Decide di giocare all’attacco sullo scandalo Atac Ignazio Marino, alla prova più ardua dopo la sua elezione. Così in Campidoglio c’è una sala stampa gremita di cronisti e telecamere ad accoglierlo, sul viso e nel tono della voce, di solito sempre così pacata, traspare la rabbia. «Noi siamo un’altra cosa» rivendica il sindaco della Capitale a marcare subito la distanza con le amministrazioni precedenti, anche di centro sinistra, sottolineando come «fin da subito abbiamo dato segnali di forte discontinuità nella gestione dell’Atac, cambiando l’amministratore delegato e molte posizioni apicali, tagliandi gli stipendi dei manager fino al 40% e fissando il tetto massimo dei compensi a 200mila euro per quattro poltrone», primi passi di quello che Marino definisce «un percorso di moralizzazione e rinnovamento».

Il primo cittadino annuncia poi che Roma Capitale si costituirà parte civile, come già proposto dal capogruppo di Sel Gianluca Peciola, rinnova la sua fiducia negli inquirenti a cui chiede di andare fino in fondo, arrivando a fare un appello: «Chiedo a chiunque sappia di parlare, di rivolgersi anche a noi, lo accompagnerò personalmente dal procuratore». Poi Marino torna ad attaccare i «ladri», invoca «punizioni esemplari» e si mette nei panni dei lavoratori e dei cittadini indignati per chi si arricchisce sulle loro spalle da dentro la cosa pubblica, chiedendogli fiducia per cambiare le cose: «Uno schiaffo in faccia alla città di Roma e alle persone oneste. Questo finirà: noi andremo avanti finché questa città potrà tornare ad essere orgogliosa di ogni angolo dell’amministrazione».
Questa proprio non ci voleva, di problemi già ce ne sono tanti a Palazzo Senatorio: lo scoglio del bilancio e lo spettro del commissariamento, l’iniziativa di governo immobile, le difficoltà tra Marino e il Pd ormai sulla bocca di tutti. Nonostante la determinazione e la verve alcune domande rimangono sul piatto, e a queste il sindaco non si può sottrarre. Come mai, se la vicenda era nota da anni, dopo sei mesi al governo della città Marino non ne sapeva nulla? Oltre a mettere mano ai vertici delle aziende, come si può pensare di non interrogare anche le segreterie del centrosinistra che avrebbero garantito questo sistema? «Io non ne ho la più pallida idea – risponde Marino – mi auguro l’estraneità della politica, la cui commistione è ancora da provare. Non faccio l’investigatore, appoggerò tutte le iniziative della magistratura ma mi fido della mia squadra di governo e degli uomini e le donne dei partiti che mi sostengono in consiglio comunale». Eppure l’inchiesta parlerebbe di un sistema illecito che avrebbe garantito una fetta della torta ai partiti di centrodestra e centrosinistra, e sarebbe sopravvissuto al cambio di governo e all’arrivo di Alemanno, aggiungendo posti a tavola per la nuova maggioranza.

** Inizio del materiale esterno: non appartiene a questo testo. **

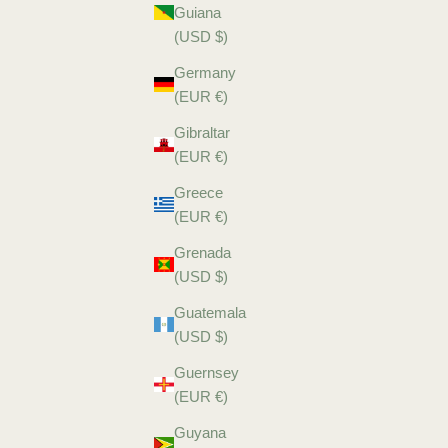
Guiana
(USD $)
Germany
(EUR €)
Gibraltar
(EUR €)
Greece
(EUR €)
Grenada
(USD $)
Guatemala
(USD $)
Guernsey
(EUR €)
Guyana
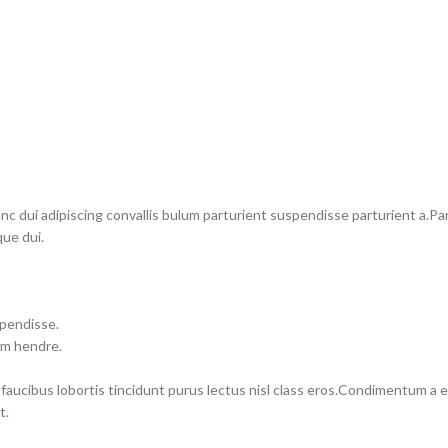
dui adipiscing convallis bulum parturient suspendisse parturient a.Part
ue dui.
spendisse.
um hendre.
 faucibus lobortis tincidunt purus lectus nisl class eros.Condimentum a
t.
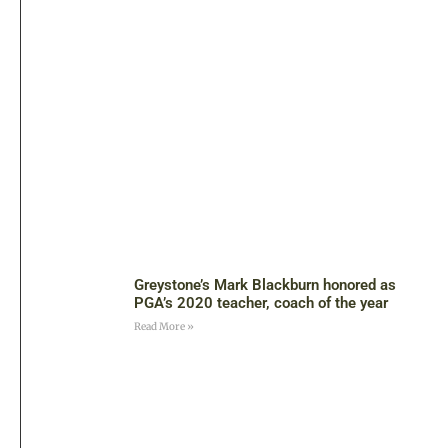
Greystone’s Mark Blackburn honored as
PGA’s 2020 teacher, coach of the year
Read More »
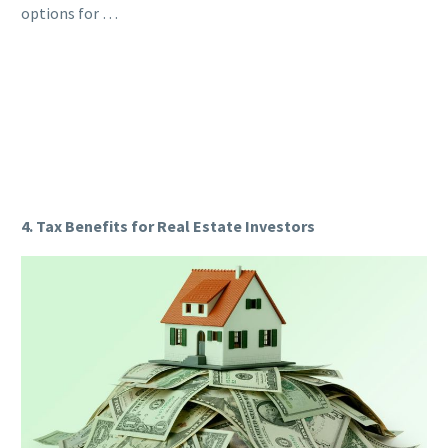
options for …
4. Tax Benefits for Real Estate Investors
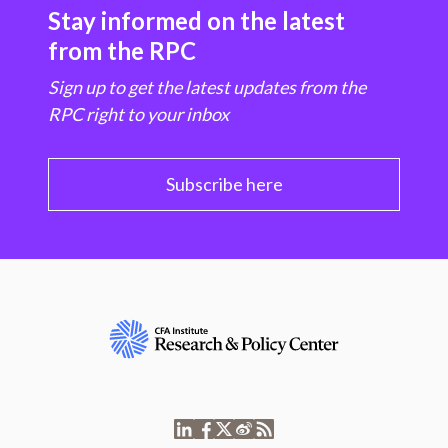
Stay informed on the latest
from the RPC
Sign up to get the latest updates from the
RPC right to your inbox
Subscribe here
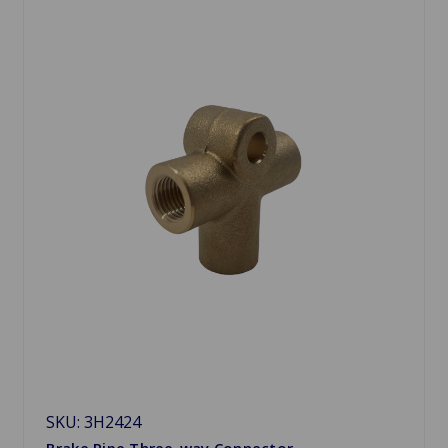
SKU: 3H2424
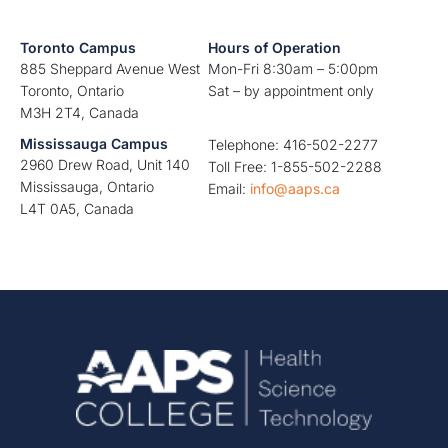
Toronto Campus
Hours of Operation
885 Sheppard Avenue West
Mon-Fri 8:30am – 5:00pm
Toronto, Ontario
Sat – by appointment only
M3H 2T4, Canada
Mississauga Campus
Telephone: 416-502-2277
2960 Drew Road, Unit 140
Toll Free: 1-855-502-2288
Mississauga, Ontario
Email:
info@aaps.ca
L4T 0A5, Canada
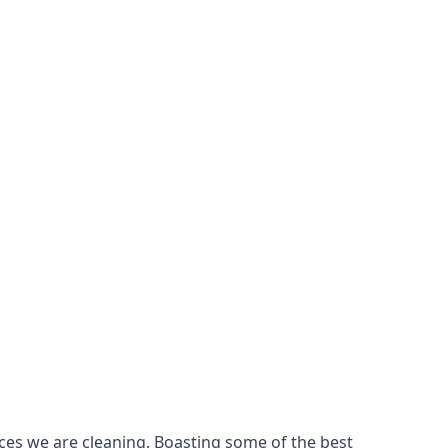
ces we are cleaning. Boasting some of the best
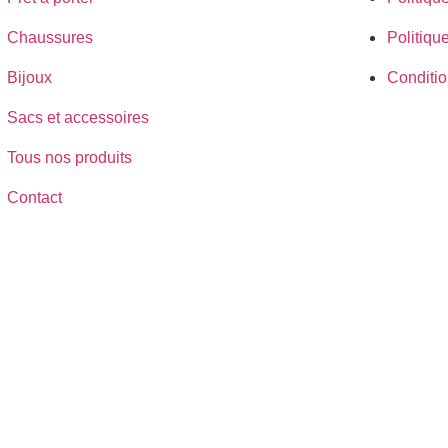
Chaussures
Politiqu
Bijoux
Conditio
Sacs et accessoires
Tous nos produits
Contact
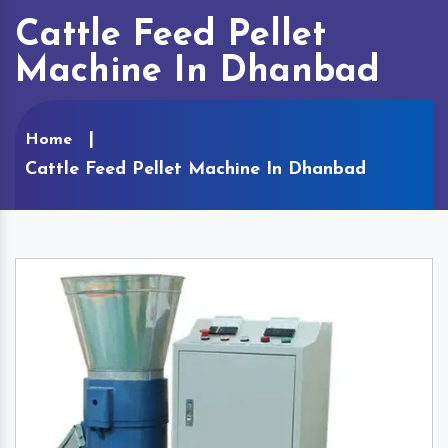
Cattle Feed Pellet
Machine In Dhanbad
Home
Cattle Feed Pellet Machine In Dhanbad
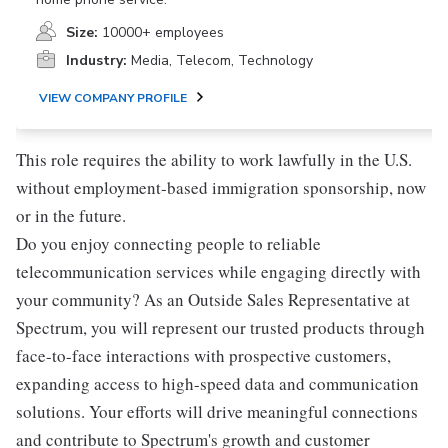
Size:
10000+ employees
Industry:
Media, Telecom, Technology
VIEW COMPANY PROFILE
This role requires the ability to work lawfully in the U.S.
without employment-based immigration sponsorship, now
or in the future.
Do you enjoy connecting people to reliable
telecommunication services while engaging directly with
your community? As an Outside Sales Representative at
Spectrum, you will represent our trusted products through
face-to-face interactions with prospective customers,
expanding access to high-speed data and communication
solutions. Your efforts will drive meaningful connections
and contribute to Spectrum's growth and customer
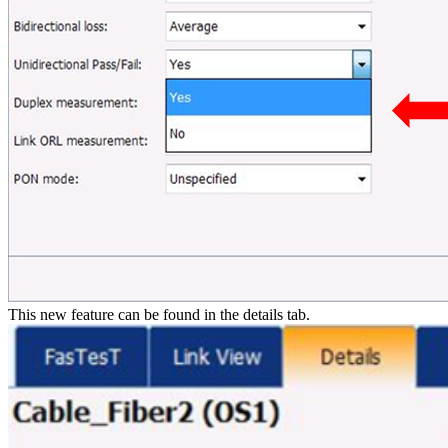
This new feature can be found in the details tab.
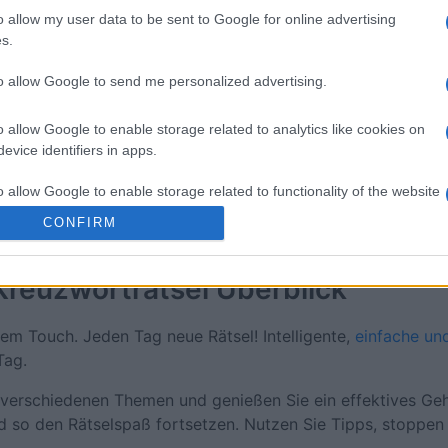
o allow my user data to be sent to Google for online advertising
e
s.
to allow Google to send me personalized advertising.
Diese Woche
Diesen M
o allow Google to enable storage related to analytics like cookies on
evice identifiers in apps.
 kannst du sein
LOGI
o allow Google to enable storage related to functionality of the website
CONFIRM
o allow Google to enable storage related to personalization.
Kreuzworträtsel
Überblick
o allow Google to enable storage related to security, including
cation functionality and fraud prevention, and other user protection.
em Touch. Jeden Tag neue Rätsel! Intelligente,
einfache un
Tag.
verschiedenen Themen und genießen Sie ein effektives Gehi
d so den Rätselspaß fortsetzen. Nutzen Sie Tipps, stoppen S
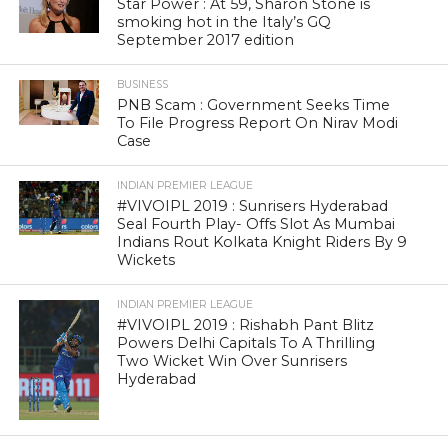
Star Power : At 59, Sharon Stone is
smoking hot in the Italy’s GQ
September 2017 edition
BUSINESS
PNB Scam : Government Seeks Time
To File Progress Report On Nirav Modi
Case
INDIAN PREMIER LEAGUE
#VIVOIPL 2019 : Sunrisers Hyderabad
Seal Fourth Play- Offs Slot As Mumbai
Indians Rout Kolkata Knight Riders By 9
Wickets
INDIAN PREMIER LEAGUE
#VIVOIPL 2019 : Rishabh Pant Blitz
Powers Delhi Capitals To A Thrilling
Two Wicket Win Over Sunrisers
Hyderabad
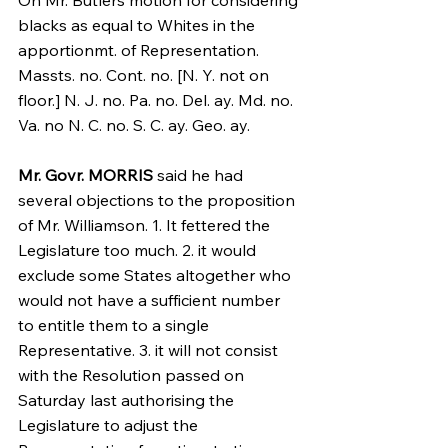
On Mr. Butlers motion for considering 
blacks as equal to Whites in the 
apportionmt. of Representation.
Massts. no. Cont. no. [N. Y. not on 
floor.] N. J. no. Pa. no. Del. ay. Md. no. 
Va. no N. C. no. S. C. ay. Geo. ay.
Mr. Govr. MORRIS
 said he had 
several objections to the proposition 
of Mr. Williamson. 1. It fettered the 
Legislature too much. 2. it would 
exclude some States altogether who 
would not have a sufficient number 
to entitle them to a single 
Representative. 3. it will not consist 
with the Resolution passed on 
Saturday last authorising the 
Legislature to adjust the 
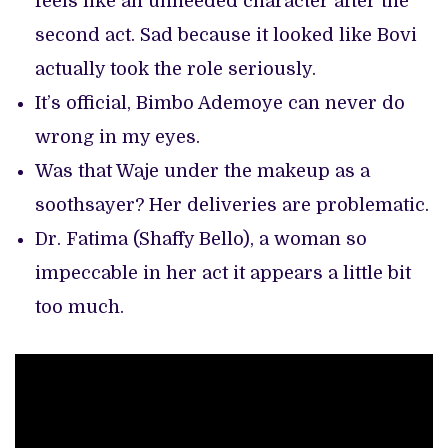
feels like an unneeded character after the
second act. Sad because it looked like Bovi
actually took the role seriously.
It’s official, Bimbo Ademoye can never do
wrong in my eyes.
Was that Waje under the makeup as a
soothsayer? Her deliveries are problematic.
Dr. Fatima (Shaffy Bello), a woman so
impeccable in her act it appears a little bit
too much.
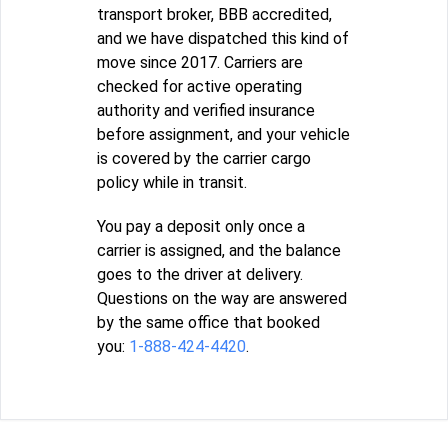
transport broker, BBB accredited,
and we have dispatched this kind of
move since 2017. Carriers are
checked for active operating
authority and verified insurance
before assignment, and your vehicle
is covered by the carrier cargo
policy while in transit.
You pay a deposit only once a
carrier is assigned, and the balance
goes to the driver at delivery.
Questions on the way are answered
by the same office that booked
you:
1-888-424-4420
.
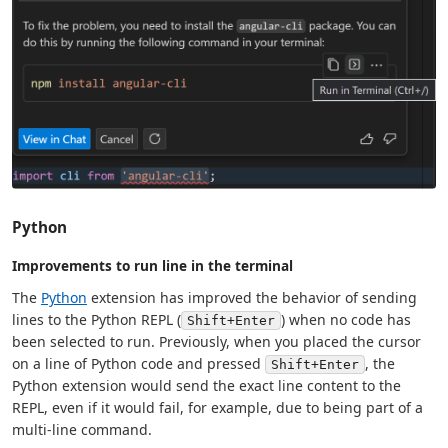
Python
Improvements to run line in the terminal
The
Python
extension has improved the behavior of sending
lines to the Python REPL (
) when no code has
Shift+Enter
been selected to run. Previously, when you placed the cursor
on a line of Python code and pressed
, the
Shift+Enter
Python extension would send the exact line content to the
REPL, even if it would fail, for example, due to being part of a
multi-line command.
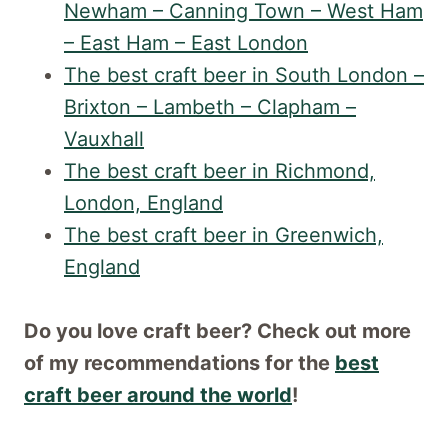
Newham – Canning Town – West Ham
– East Ham – East London
The best craft beer in South London –
Brixton – Lambeth – Clapham –
Vauxhall
The best craft beer in Richmond,
London, England
The best craft beer in Greenwich,
England
Do you love craft beer? Check out more
of my recommendations for the
best
craft beer around the world
!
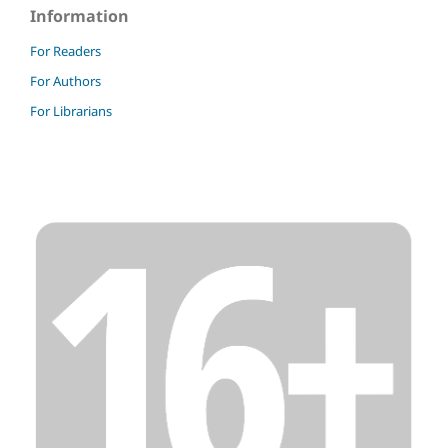
Information
For Readers
For Authors
For Librarians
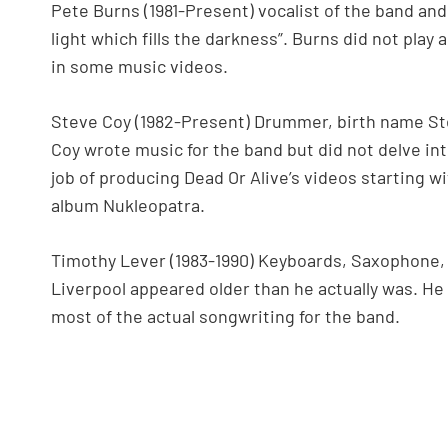
Pete Burns (1981-Present) vocalist of the band and
light which fills the darkness”. Burns did not play
in some music videos.
Steve Coy (1982-Present) Drummer, birth name S
Coy wrote music for the band but did not delve into
job of producing Dead Or Alive’s videos starting w
album Nukleopatra.
Timothy Lever (1983-1990) Keyboards, Saxophone, 
Liverpool appeared older than he actually was. He
most of the actual songwriting for the band.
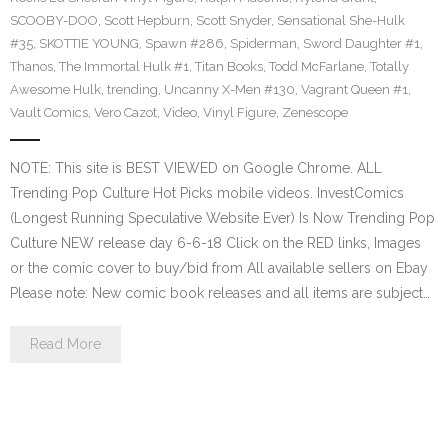
SCOOBY-DOO
,
Scott Hepburn
,
Scott Snyder
,
Sensational She-Hulk
#35
,
SKOTTIE YOUNG
,
Spawn #286
,
Spiderman
,
Sword Daughter #1
,
Thanos
,
The Immortal Hulk #1
,
Titan Books
,
Todd McFarlane
,
Totally
Awesome Hulk
,
trending
,
Uncanny X-Men #130
,
Vagrant Queen #1
,
Vault Comics
,
Vero Cazot
,
Video
,
Vinyl Figure
,
Zenescope
NOTE: This site is BEST VIEWED on Google Chrome. ALL
Trending Pop Culture Hot Picks mobile videos. InvestComics
(Longest Running Speculative Website Ever) Is Now Trending Pop
Culture NEW release day 6-6-18 Click on the RED links, Images
or the comic cover to buy/bid from All available sellers on Ebay
Please note: New comic book releases and all items are subject…
Read More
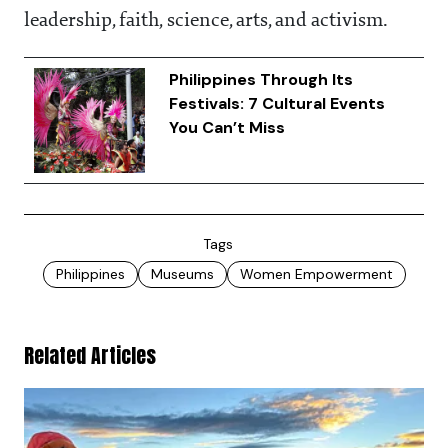
leadership, faith, science, arts, and activism.
Philippines Through Its
Festivals: 7 Cultural Events
You Can’t Miss
Tags
Philippines
Museums
Women Empowerment
Related Articles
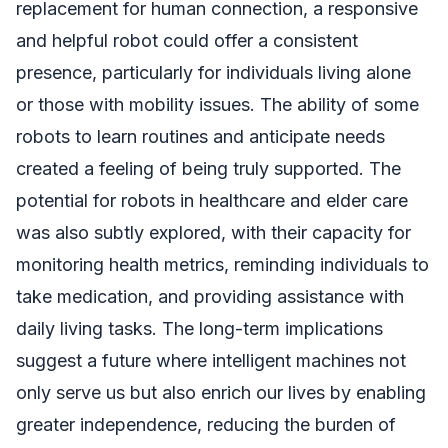
replacement for human connection, a responsive
and helpful robot could offer a consistent
presence, particularly for individuals living alone
or those with mobility issues. The ability of some
robots to learn routines and anticipate needs
created a feeling of being truly supported. The
potential for robots in healthcare and elder care
was also subtly explored, with their capacity for
monitoring health metrics, reminding individuals to
take medication, and providing assistance with
daily living tasks. The long-term implications
suggest a future where intelligent machines not
only serve us but also enrich our lives by enabling
greater independence, reducing the burden of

Prende la parola anche l’assessore alla mobilità Guido Improta, che conferma, grazie alle verifiche interne all’azienda, come i fenomeni illeciti sui titoli di viaggio siano un ricordo del passato. Improta chiarisce poi che i procedimenti a cui si fa riferimento sono ben quattro, due contro ignoti del 2009 e del 2011 ancora in corso, e altri due aperti nel 2012, uno dei quali archiviato da meno di un mese vedeva coinvolti due dirigenti dell’Atac. In tutto 15 rinvii a giudizio (tre per dipendenti Atac) per truffa e falso; la richiesta di elezione di domicilio per altrettanti dirigenti è arrivata poche settimane fa. In Procura ieri il punto fatto in maniera congiunta tra pm e investigatori, con la partecipazione della Guardia di Finanza. Il vertice avrebbe deciso la convocazione a breve a piazzale Clodio delle persone coinvolte per ascoltarle.

Anche l’associazione dei consumatori Codacons si costituirà parte civile per difendere gli utenti del servizio pubblico, e non si placa la tensione dei lavoratori Atac: alcuni dipendenti hanno bloccato la commissione mobilità dove i segretari dei sindacati confederali stavano parlando degli ultimi scandali. I lavoratori li hanno contestati.